Revised Biotechnology Regulations (Previously SECURE Rule)

Last Modified: February 21, 2024

On May 18, 2020, APHIS published the first comprehensive revision of APHIS’ biotechnology regulations since they were established in 1987, with a phased implementation through 2021. 

The revised rule differs from the previous regulatory framework by focusing on an organism’s properties and not on the method used to produce it, enabling APHIS to regulate modified organisms with greater precision and reducing regulatory burden for developers. 

Biotechnology Regulations 7 CFR part 340

Exemptions and Confirmations

Under the revised regulations, certain categories of modified plants are exempt from the regulations because they could otherwise have been developed through conventional breeding techniques and thus are unlikely to pose an increased plant pest risk compared to conventionally bred plants. Developers can request a confirmation from APHIS that a modified plant qualifies for an exemption and is not subject to the regulations in 7 CFR part 340.  

View Exemptions and Confirmations

Regulatory Status Reviews

Under the revised regulations, developers have the option of requesting a regulatory status review of a plant developed using genetic engineering that has not been previously evaluated and determined to be nonregulated. This process replaces the petition process in the preexisting regulations. 

Learn More About Regulatory Status Reviews

Notification Process Retired

As part of the revised regulations, the former notification process was discontinued on April 5, 2021. All applications to move organisms subject to the regulations must now be submitted through the permitting process.

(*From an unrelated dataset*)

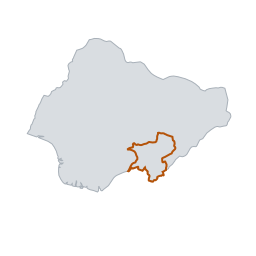 Nigeria, with Taraba highlighted, rotated 21°
{"feature_id": "NGA-2848", "entity_name": "Taraba", "entity_type": "State", "adm_level": 1, "iso_a3": "NGA", "parent_name": "Nigeria", "parent_adm1": "", "projection": "albers", "projection_center": [10.823, 8.016], "detail": "fine", "context": "in_parent", "style": "outline", "palette": "amber", "viewbox_px": 256, "rotation_deg": 21, "n_neighbors": 0, "source": "natural_earth", "source_scale": "10m", "svg_char_len": 6147}
<svg xmlns="http://www.w3.org/2000/svg" viewBox="0 0 256 256"><g transform="rotate(21 128 128)"><path d="M204.2,56.2L211.2,65.9L212.8,73.1L213.4,76.7L214.5,77.1L216.7,77.3L218.3,78.0L219.2,79.1L219.8,80.2L220.0,80.9L219.5,85.2L219.0,86.8L219.3,88.9L219.2,89.9L219.0,90.5L218.0,91.2L216.7,91.9L213.6,94.0L212.7,94.3L211.3,94.4L210.2,94.9L208.8,96.1L205.9,100.2L203.4,104.4L201.6,111.2L199.4,113.3L199.0,115.2L198.7,119.4L198.4,120.7L198.0,121.1L195.6,121.9L194.2,122.9L193.4,124.8L192.4,131.3L192.0,132.3L191.2,133.5L190.0,134.7L188.9,135.4L186.2,135.8L183.6,140.7L183.6,141.6L182.4,146.0L180.4,149.4L180.3,151.5L177.7,154.5L176.4,156.5L177.8,158.6L177.9,158.9L173.5,162.5L173.3,163.0L173.1,165.5L172.8,166.1L172.0,167.0L170.8,168.0L169.6,168.8L168.2,169.3L166.9,169.5L166.2,169.2L165.8,168.5L165.1,165.5L164.7,164.8L163.9,164.2L160.5,160.9L158.5,159.8L158.0,159.9L157.7,160.2L157.1,161.8L156.6,162.5L155.5,162.7L153.6,162.7L152.3,162.4L152.0,162.1L151.3,160.8L147.1,163.8L145.7,164.5L143.8,168.0L141.2,169.8L139.4,171.3L134.5,176.2L133.5,177.6L132.5,179.7L130.4,188.8L127.0,194.4L126.6,195.6L126.4,195.6L125.9,196.1L124.6,195.8L124.0,194.7L123.2,194.5L121.9,193.0L121.6,193.2L123.0,197.2L122.4,198.7L118.3,198.7L114.8,199.2L112.3,199.1L111.1,198.6L110.6,197.1L110.4,197.2L110.3,198.0L109.5,198.6L106.7,198.7L105.5,197.7L104.6,196.6L103.5,196.1L103.7,196.6L104.9,197.7L104.7,199.2L102.5,201.0L101.1,201.1L100.2,200.3L99.8,199.0L99.6,197.1L99.0,195.9L98.7,195.9L99.1,198.0L99.1,199.9L100.1,201.4L98.5,201.8L96.6,201.9L96.3,201.3L96.1,200.1L95.8,199.7L95.3,201.8L91.4,202.4L90.8,202.3L90.7,201.9L91.0,201.3L90.9,200.4L90.1,201.1L89.9,202.5L89.4,202.8L87.9,202.5L86.3,201.8L83.6,199.9L80.4,196.9L79.8,195.6L78.9,193.9L77.3,189.4L77.6,189.2L78.3,189.4L78.7,189.0L77.4,188.7L77.1,188.3L77.0,187.3L77.1,186.1L79.1,185.5L79.6,184.8L79.9,184.0L77.4,185.1L75.0,183.8L74.5,183.0L74.8,182.4L77.5,182.4L78.5,181.9L77.9,181.6L76.9,181.7L76.5,181.3L76.5,180.3L76.2,180.5L75.7,181.4L74.1,181.9L73.2,181.3L73.1,180.0L72.9,179.4L72.1,178.9L69.4,175.3L65.9,172.2L62.8,170.1L58.1,169.1L48.1,169.0L47.6,168.7L48.2,168.2L49.1,167.9L52.3,166.3L51.8,166.1L48.4,167.1L47.3,167.1L45.8,169.1L36.0,169.4L36.1,168.4L36.6,165.8L37.2,164.0L36.6,161.8L36.5,159.8L36.9,159.2L37.0,158.5L37.0,153.4L37.6,152.6L37.6,152.1L36.6,149.9L36.7,148.3L36.5,146.6L36.2,145.9L36.7,139.7L36.6,138.1L37.0,137.1L37.2,134.4L37.2,131.7L37.9,127.6L42.1,127.1L43.1,125.5L43.7,123.5L43.6,121.4L45.0,119.7L46.6,118.1L46.6,116.4L47.1,115.9L47.8,115.5L49.0,115.3L50.2,114.5L50.9,112.9L51.6,110.5L50.6,108.8L50.6,108.5L51.0,107.6L51.7,106.7L52.2,106.4L53.4,106.6L53.8,106.3L54.6,103.6L54.6,102.9L53.5,101.1L53.0,96.2L52.7,95.6L51.8,94.7L49.6,91.3L49.6,89.6L50.6,87.6L51.3,86.6L52.2,86.1L52.4,85.6L52.1,85.0L51.7,84.6L51.6,83.6L52.0,82.4L51.9,80.9L52.3,73.7L54.2,72.3L57.0,69.9L58.4,67.5L59.2,65.6L60.2,59.4L61.6,58.7L64.4,56.5L68.1,55.2L70.5,54.8L74.7,55.2L76.9,55.0L78.7,53.8L79.6,53.4L80.7,53.2L91.2,56.6L92.2,56.5L93.0,56.7L94.3,57.6L97.4,60.6L100.6,65.3L101.6,66.3L102.6,66.9L103.6,67.1L104.4,67.0L105.2,66.6L106.2,65.7L107.7,65.3L109.0,65.4L115.6,61.9L116.2,61.8L120.3,62.6L125.7,66.3L130.2,68.7L133.4,69.5L137.1,70.0L143.4,70.2L148.2,65.2L150.0,64.1L152.1,63.1L156.5,62.2L163.9,61.5L170.8,61.8L175.1,62.7L179.6,64.3L181.6,65.9L184.6,66.1L186.8,65.8L187.5,64.2L189.7,62.2L193.0,60.3L195.7,58.9L197.9,58.3L199.9,56.8L201.5,56.3L204.2,56.2ZM107.0,200.8L105.5,201.2L104.5,201.1L105.9,199.0L106.5,199.5L107.4,199.7L107.0,200.8Z" fill="#d9dde1" stroke="#a8b0b8" stroke-width="1"/><path d="M178.5,153.7L177.6,154.6L176.7,156.0L176.4,156.3L176.1,156.5L176.4,156.8L176.6,157.0L177.4,158.1L178.0,158.8L178.2,159.2L178.1,159.5L177.9,159.6L177.6,159.5L177.3,159.5L177.1,159.6L176.4,160.2L176.2,160.4L176.1,160.5L176.0,160.8L175.9,160.8L175.7,160.8L175.4,160.9L175.2,161.0L174.2,161.8L173.3,162.7L173.0,163.1L172.9,163.5L173.0,163.7L173.3,164.1L173.4,164.4L173.4,164.8L173.3,165.2L172.8,166.3L172.5,166.8L172.0,167.0L171.4,167.1L171.0,167.4L170.8,168.0L170.7,168.6L170.6,169.0L170.3,169.2L169.9,169.4L169.5,169.5L169.3,169.5L169.0,169.4L168.8,169.4L168.8,169.5L168.6,169.6L168.4,169.6L168.2,169.5L167.7,169.5L166.7,169.6L166.3,169.6L166.1,169.4L165.8,168.6L165.5,167.4L165.5,166.8L165.5,166.2L165.4,165.4L165.1,164.8L164.6,164.4L163.2,164.1L162.7,163.6L162.4,163.0L162.2,162.2L162.0,161.6L161.5,161.3L160.2,160.8L159.1,160.2L158.7,160.1L158.4,159.9L158.3,159.1L158.0,158.7L157.8,159.2L157.6,159.7L157.5,160.3L157.4,161.5L157.2,161.7L157.0,161.9L156.8,162.1L156.8,162.4L156.8,162.7L152.8,162.8L152.4,162.6L152.0,162.4L151.9,162.1L151.6,160.9L151.5,160.7L151.3,160.6L150.9,160.8L147.1,164.1L146.8,164.2L146.5,164.1L146.2,164.0L145.8,163.9L145.5,164.3L144.3,168.0L144.1,168.2L143.6,168.2L143.9,166.7L144.1,164.1L144.1,163.1L144.6,160.4L145.1,159.5L145.7,158.7L146.5,158.1L147.2,157.5L147.3,155.7L147.9,153.8L147.2,152.0L145.6,150.6L144.2,148.8L142.5,147.6L140.1,147.3L137.8,147.4L137.2,147.5L136.1,148.0L135.6,148.1L135.4,147.7L136.3,146.5L136.8,146.0L139.1,144.5L139.4,144.2L139.3,143.8L139.2,143.5L139.3,143.3L139.2,142.5L138.4,141.4L138.5,140.9L138.6,140.5L138.9,140.2L139.3,140.0L140.0,140.3L140.4,140.5L140.8,140.6L141.3,140.7L141.7,140.8L142.2,140.7L142.8,140.3L143.2,139.7L144.0,139.7L145.2,139.6L146.3,139.3L147.3,138.6L148.2,137.7L149.2,136.9L150.3,136.3L150.8,135.9L151.6,135.0L151.9,134.4L152.7,133.5L156.2,132.7L158.7,131.4L159.2,130.4L159.2,129.8L159.0,128.9L159.1,128.4L159.1,127.9L158.7,126.5L158.4,126.0L158.3,125.6L158.1,124.4L158.2,123.4L158.1,122.6L157.8,121.8L158.6,121.3L160.6,121.2L162.5,120.4L163.5,120.2L164.5,120.4L165.6,120.4L167.2,120.6L172.6,120.3L174.1,123.0L174.4,123.4L175.0,123.5L175.5,123.6L176.4,124.4L176.9,125.5L177.2,126.0L177.3,126.5L177.3,127.0L177.3,127.6L177.8,128.5L178.8,128.9L179.4,129.7L179.5,130.8L178.0,134.0L177.9,135.1L177.9,135.7L177.8,136.2L176.8,137.1L172.8,141.9L171.8,142.8L170.9,143.8L170.8,144.3L171.5,145.9L172.1,147.0L172.5,147.5L173.0,147.5L173.4,147.2L173.8,146.7L174.1,146.3L174.6,146.0L175.1,146.3L175.5,146.8L177.0,148.2L177.7,150.0L177.7,151.0L177.9,152.0L178.3,152.9L178.5,153.7L178.5,153.7Z" fill="none" stroke="#b45309" stroke-width="2"/></g></svg>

View Legacy Notification Process

As part of revising the biotechnology regulations, APHIS published a Proposed Rule and a draft Programmatic Environmental Impact Statement (pEIS) for public comment. The draft Programmatic EIS evaluated the environmental impacts of updating its regulations, as required by National Environmental Policy Act. Programmatic EISs are often prepared for actions that typically involve the agency, an entire program or a substantial program component. They are preceded by a Notice of Intent (NOI) to prepare an EIS.

Previously, APHIS published proposed rules in 2008 and 2017 for potential changes to the regulations. APHIS withdrew both rules in response to public comments and to reengage in a fresh dialogue with stakeholders on the regulation of biotechnology.